Directive:
Collect every line in the records that contains the string "forme", with case counting in the match.

━━━━━━━━━━━━━━━━━━━━━━━━━━━━━━

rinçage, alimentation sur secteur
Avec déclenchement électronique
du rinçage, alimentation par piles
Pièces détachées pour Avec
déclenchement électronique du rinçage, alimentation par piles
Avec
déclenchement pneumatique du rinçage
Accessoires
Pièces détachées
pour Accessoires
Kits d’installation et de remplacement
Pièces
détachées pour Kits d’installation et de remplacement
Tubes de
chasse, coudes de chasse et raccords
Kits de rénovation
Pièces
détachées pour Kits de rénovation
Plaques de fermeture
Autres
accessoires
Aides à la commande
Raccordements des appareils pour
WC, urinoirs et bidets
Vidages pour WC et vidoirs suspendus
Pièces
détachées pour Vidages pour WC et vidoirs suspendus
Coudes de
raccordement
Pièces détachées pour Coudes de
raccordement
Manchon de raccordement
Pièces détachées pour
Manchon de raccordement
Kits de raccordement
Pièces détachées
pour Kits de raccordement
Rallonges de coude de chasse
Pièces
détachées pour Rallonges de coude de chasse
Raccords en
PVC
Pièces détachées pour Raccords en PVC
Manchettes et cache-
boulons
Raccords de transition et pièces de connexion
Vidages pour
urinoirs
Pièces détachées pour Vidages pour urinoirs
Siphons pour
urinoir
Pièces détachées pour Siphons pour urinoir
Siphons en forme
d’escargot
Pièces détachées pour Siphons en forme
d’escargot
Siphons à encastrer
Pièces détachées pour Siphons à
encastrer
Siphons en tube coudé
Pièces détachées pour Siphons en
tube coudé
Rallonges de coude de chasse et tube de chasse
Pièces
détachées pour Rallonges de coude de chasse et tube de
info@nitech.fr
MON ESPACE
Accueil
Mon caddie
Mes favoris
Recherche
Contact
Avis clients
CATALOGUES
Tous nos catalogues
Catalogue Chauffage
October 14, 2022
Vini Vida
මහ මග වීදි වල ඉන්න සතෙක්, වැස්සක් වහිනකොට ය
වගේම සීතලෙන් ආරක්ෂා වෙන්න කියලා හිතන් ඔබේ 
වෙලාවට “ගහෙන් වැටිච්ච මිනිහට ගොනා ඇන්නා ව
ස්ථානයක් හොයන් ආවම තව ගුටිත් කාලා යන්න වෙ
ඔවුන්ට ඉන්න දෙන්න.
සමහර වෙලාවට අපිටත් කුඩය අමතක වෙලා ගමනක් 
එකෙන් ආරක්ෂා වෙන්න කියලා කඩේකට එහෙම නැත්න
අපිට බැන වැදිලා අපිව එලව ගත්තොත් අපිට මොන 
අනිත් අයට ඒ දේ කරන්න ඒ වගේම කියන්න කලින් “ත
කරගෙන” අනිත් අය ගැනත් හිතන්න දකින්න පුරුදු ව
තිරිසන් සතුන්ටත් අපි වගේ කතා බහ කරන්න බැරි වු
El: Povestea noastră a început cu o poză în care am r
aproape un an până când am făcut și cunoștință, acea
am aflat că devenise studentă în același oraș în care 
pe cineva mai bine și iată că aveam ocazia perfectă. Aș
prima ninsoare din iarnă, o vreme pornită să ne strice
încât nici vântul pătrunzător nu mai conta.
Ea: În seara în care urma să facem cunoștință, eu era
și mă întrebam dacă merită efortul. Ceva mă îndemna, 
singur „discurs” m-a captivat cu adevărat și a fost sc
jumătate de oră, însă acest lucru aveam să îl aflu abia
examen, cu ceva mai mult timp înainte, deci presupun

━━━━━━━━━━━━━━━━━━━━━━━━━━━━━━

Result below:
Siphons en forme
Pièces détachées pour Siphons en forme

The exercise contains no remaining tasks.